> Exercise prompt:
Word for word, reproduce the records that follow.

Data excerpts:
>>>

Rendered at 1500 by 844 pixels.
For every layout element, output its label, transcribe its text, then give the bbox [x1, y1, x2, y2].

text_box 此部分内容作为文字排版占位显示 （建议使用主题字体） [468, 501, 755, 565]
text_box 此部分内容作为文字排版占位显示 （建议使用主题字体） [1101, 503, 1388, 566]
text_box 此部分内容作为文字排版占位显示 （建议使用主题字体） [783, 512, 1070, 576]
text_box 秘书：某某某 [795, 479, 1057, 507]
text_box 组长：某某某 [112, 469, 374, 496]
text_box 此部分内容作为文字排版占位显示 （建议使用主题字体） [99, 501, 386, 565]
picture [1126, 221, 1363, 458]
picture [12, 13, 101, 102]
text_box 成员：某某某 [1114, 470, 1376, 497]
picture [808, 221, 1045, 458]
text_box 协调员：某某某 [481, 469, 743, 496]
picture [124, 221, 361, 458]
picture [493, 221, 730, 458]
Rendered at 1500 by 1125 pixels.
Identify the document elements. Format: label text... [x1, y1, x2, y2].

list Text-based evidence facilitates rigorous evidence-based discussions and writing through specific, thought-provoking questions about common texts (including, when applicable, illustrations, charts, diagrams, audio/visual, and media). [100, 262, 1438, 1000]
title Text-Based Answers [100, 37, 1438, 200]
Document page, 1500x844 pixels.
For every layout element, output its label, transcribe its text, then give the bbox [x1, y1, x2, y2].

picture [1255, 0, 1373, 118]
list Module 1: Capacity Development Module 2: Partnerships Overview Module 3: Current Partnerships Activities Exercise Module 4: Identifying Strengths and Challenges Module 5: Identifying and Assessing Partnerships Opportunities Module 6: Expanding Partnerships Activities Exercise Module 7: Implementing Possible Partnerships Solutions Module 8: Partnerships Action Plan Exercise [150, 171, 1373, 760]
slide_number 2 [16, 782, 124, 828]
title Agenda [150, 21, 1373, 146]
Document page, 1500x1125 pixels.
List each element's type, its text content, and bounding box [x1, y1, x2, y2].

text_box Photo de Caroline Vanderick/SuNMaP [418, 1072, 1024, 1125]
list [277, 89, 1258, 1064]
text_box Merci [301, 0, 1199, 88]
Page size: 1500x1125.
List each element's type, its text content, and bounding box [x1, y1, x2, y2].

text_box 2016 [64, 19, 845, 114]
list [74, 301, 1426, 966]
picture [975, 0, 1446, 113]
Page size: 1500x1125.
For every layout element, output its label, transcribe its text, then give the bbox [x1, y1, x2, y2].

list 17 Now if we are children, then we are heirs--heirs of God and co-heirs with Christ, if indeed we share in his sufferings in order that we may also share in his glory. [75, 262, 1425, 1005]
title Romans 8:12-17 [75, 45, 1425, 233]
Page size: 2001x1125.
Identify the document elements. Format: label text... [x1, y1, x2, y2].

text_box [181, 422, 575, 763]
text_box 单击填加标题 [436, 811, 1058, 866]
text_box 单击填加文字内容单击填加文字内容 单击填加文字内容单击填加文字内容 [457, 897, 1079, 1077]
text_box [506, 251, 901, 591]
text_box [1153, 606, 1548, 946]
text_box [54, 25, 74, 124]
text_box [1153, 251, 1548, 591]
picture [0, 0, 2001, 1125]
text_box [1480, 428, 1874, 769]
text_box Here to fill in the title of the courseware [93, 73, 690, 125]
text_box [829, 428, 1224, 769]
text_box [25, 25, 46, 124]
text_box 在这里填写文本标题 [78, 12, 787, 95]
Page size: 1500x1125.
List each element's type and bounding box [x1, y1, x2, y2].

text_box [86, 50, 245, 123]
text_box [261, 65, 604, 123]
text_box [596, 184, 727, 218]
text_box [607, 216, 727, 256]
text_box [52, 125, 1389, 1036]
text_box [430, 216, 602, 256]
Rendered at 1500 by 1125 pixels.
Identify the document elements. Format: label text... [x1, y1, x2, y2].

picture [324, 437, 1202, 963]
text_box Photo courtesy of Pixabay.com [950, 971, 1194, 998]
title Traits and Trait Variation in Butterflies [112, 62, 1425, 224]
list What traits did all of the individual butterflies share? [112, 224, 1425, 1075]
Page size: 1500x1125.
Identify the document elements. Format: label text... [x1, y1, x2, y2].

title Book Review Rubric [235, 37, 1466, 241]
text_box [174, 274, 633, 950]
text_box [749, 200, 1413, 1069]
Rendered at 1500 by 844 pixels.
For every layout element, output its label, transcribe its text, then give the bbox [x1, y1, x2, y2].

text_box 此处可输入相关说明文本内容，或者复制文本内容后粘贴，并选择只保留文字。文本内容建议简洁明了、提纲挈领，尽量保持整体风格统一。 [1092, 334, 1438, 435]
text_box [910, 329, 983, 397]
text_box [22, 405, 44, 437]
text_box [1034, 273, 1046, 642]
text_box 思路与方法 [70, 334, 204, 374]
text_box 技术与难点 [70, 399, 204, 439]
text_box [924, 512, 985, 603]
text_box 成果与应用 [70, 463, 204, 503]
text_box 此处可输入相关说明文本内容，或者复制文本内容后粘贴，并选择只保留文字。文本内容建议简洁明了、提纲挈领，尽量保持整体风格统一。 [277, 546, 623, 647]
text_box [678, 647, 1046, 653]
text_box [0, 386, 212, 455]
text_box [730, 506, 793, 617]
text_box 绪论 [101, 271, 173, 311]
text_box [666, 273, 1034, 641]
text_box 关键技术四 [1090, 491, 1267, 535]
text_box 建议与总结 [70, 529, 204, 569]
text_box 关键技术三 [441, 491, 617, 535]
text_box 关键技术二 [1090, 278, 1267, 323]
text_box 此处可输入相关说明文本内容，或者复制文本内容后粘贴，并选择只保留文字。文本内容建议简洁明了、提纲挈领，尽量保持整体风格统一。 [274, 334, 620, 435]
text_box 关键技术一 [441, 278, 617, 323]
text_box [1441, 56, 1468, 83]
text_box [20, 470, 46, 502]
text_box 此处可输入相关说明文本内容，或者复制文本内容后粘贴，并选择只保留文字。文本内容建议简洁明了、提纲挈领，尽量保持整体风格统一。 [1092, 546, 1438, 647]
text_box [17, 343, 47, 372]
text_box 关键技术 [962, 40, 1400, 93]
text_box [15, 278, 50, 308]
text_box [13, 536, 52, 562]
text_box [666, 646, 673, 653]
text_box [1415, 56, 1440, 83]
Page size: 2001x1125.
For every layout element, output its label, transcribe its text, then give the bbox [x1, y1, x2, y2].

<<<

> Exercise answer:
Rendered at 1500 by 844 pixels.
For every layout element, output its label, transcribe its text, then give the bbox [x1, y1, x2, y2].

text_box 此部分内容作为文字排版占位显示 （建议使用主题字体） [468, 501, 755, 565]
text_box 此部分内容作为文字排版占位显示 （建议使用主题字体） [1101, 503, 1388, 566]
text_box 此部分内容作为文字排版占位显示 （建议使用主题字体） [783, 512, 1070, 576]
text_box 秘书：某某某 [795, 479, 1057, 507]
text_box 组长：某某某 [112, 469, 374, 496]
text_box 此部分内容作为文字排版占位显示 （建议使用主题字体） [99, 501, 386, 565]
picture [1126, 221, 1363, 458]
picture [12, 13, 101, 102]
text_box 成员：某某某 [1114, 470, 1376, 497]
picture [808, 221, 1045, 458]
text_box 协调员：某某某 [481, 469, 743, 496]
picture [124, 221, 361, 458]
picture [493, 221, 730, 458]
Rendered at 1500 by 1125 pixels.
Identify the document elements. Format: label text... [x1, y1, x2, y2].

list Text-based evidence facilitates rigorous evidence-based discussions and writing through specific, thought-provoking questions about common texts (including, when applicable, illustrations, charts, diagrams, audio/visual, and media). [100, 262, 1438, 1000]
title Text-Based Answers [100, 37, 1438, 200]
Document page, 1500x844 pixels.
For every layout element, output its label, transcribe its text, then give the bbox [x1, y1, x2, y2].

picture [1255, 0, 1373, 118]
list Module 1: Capacity Development Module 2: Partnerships Overview Module 3: Current Partnerships Activities Exercise Module 4: Identifying Strengths and Challenges Module 5: Identifying and Assessing Partnerships Opportunities Module 6: Expanding Partnerships Activities Exercise Module 7: Implementing Possible Partnerships Solutions Module 8: Partnerships Action Plan Exercise [150, 171, 1373, 760]
slide_number 2 [16, 782, 124, 828]
title Agenda [150, 21, 1373, 146]
Document page, 1500x1125 pixels.
List each element's type, its text content, and bounding box [x1, y1, x2, y2].

text_box Photo de Caroline Vanderick/SuNMaP [418, 1072, 1024, 1125]
list [277, 89, 1258, 1064]
text_box Merci [301, 0, 1199, 88]
Page size: 1500x1125.
List each element's type, its text content, and bounding box [x1, y1, x2, y2].

text_box 2016 [64, 19, 845, 114]
list [74, 301, 1426, 966]
picture [975, 0, 1446, 113]
Page size: 1500x1125.
For every layout element, output its label, transcribe its text, then give the bbox [x1, y1, x2, y2].

list 17 Now if we are children, then we are heirs--heirs of God and co-heirs with Christ, if indeed we share in his sufferings in order that we may also share in his glory. [75, 262, 1425, 1005]
title Romans 8:12-17 [75, 45, 1425, 233]
Page size: 2001x1125.
Identify the document elements. Format: label text... [x1, y1, x2, y2].

text_box [181, 422, 575, 763]
text_box 单击填加标题 [436, 811, 1058, 866]
text_box 单击填加文字内容单击填加文字内容 单击填加文字内容单击填加文字内容 [457, 897, 1079, 1077]
text_box [506, 251, 901, 591]
text_box [1153, 606, 1548, 946]
text_box [54, 25, 74, 124]
text_box [1153, 251, 1548, 591]
picture [0, 0, 2001, 1125]
text_box [1480, 428, 1874, 769]
text_box Here to fill in the title of the courseware [93, 73, 690, 125]
text_box [829, 428, 1224, 769]
text_box [25, 25, 46, 124]
text_box 在这里填写文本标题 [78, 12, 787, 95]
Page size: 1500x1125.
List each element's type and bounding box [x1, y1, x2, y2].

text_box [86, 50, 245, 123]
text_box [261, 65, 604, 123]
text_box [596, 184, 727, 218]
text_box [607, 216, 727, 256]
text_box [52, 125, 1389, 1036]
text_box [430, 216, 602, 256]
Rendered at 1500 by 1125 pixels.
Identify the document elements. Format: label text... [x1, y1, x2, y2].

picture [324, 437, 1202, 963]
text_box Photo courtesy of Pixabay.com [950, 971, 1194, 998]
title Traits and Trait Variation in Butterflies [112, 62, 1425, 224]
list What traits did all of the individual butterflies share? [112, 224, 1425, 1075]
Page size: 1500x1125.
Identify the document elements. Format: label text... [x1, y1, x2, y2].

title Book Review Rubric [235, 37, 1466, 241]
text_box [174, 274, 633, 950]
text_box [749, 200, 1413, 1069]
Rendered at 1500 by 844 pixels.
For every layout element, output its label, transcribe its text, then give the bbox [x1, y1, x2, y2].

text_box 此处可输入相关说明文本内容，或者复制文本内容后粘贴，并选择只保留文字。文本内容建议简洁明了、提纲挈领，尽量保持整体风格统一。 [1092, 334, 1438, 435]
text_box [910, 329, 983, 397]
text_box [22, 405, 44, 437]
text_box [1034, 273, 1046, 642]
text_box 思路与方法 [70, 334, 204, 374]
text_box 技术与难点 [70, 399, 204, 439]
text_box [924, 512, 985, 603]
text_box 成果与应用 [70, 463, 204, 503]
text_box 此处可输入相关说明文本内容，或者复制文本内容后粘贴，并选择只保留文字。文本内容建议简洁明了、提纲挈领，尽量保持整体风格统一。 [277, 546, 623, 647]
text_box [678, 647, 1046, 653]
text_box [0, 386, 212, 455]
text_box [730, 506, 793, 617]
text_box 绪论 [101, 271, 173, 311]
text_box [666, 273, 1034, 641]
text_box 关键技术四 [1090, 491, 1267, 535]
text_box 建议与总结 [70, 529, 204, 569]
text_box 关键技术三 [441, 491, 617, 535]
text_box 关键技术二 [1090, 278, 1267, 323]
text_box 此处可输入相关说明文本内容，或者复制文本内容后粘贴，并选择只保留文字。文本内容建议简洁明了、提纲挈领，尽量保持整体风格统一。 [274, 334, 620, 435]
text_box 关键技术一 [441, 278, 617, 323]
text_box [1441, 56, 1468, 83]
text_box [20, 470, 46, 502]
text_box 此处可输入相关说明文本内容，或者复制文本内容后粘贴，并选择只保留文字。文本内容建议简洁明了、提纲挈领，尽量保持整体风格统一。 [1092, 546, 1438, 647]
text_box [17, 343, 47, 372]
text_box 关键技术 [962, 40, 1400, 93]
text_box [15, 278, 50, 308]
text_box [13, 536, 52, 562]
text_box [666, 646, 673, 653]
text_box [1415, 56, 1440, 83]
Page size: 2001x1125.
For every layout element, output its label, transcribe its text, then give the bbox [x1, y1, x2, y2].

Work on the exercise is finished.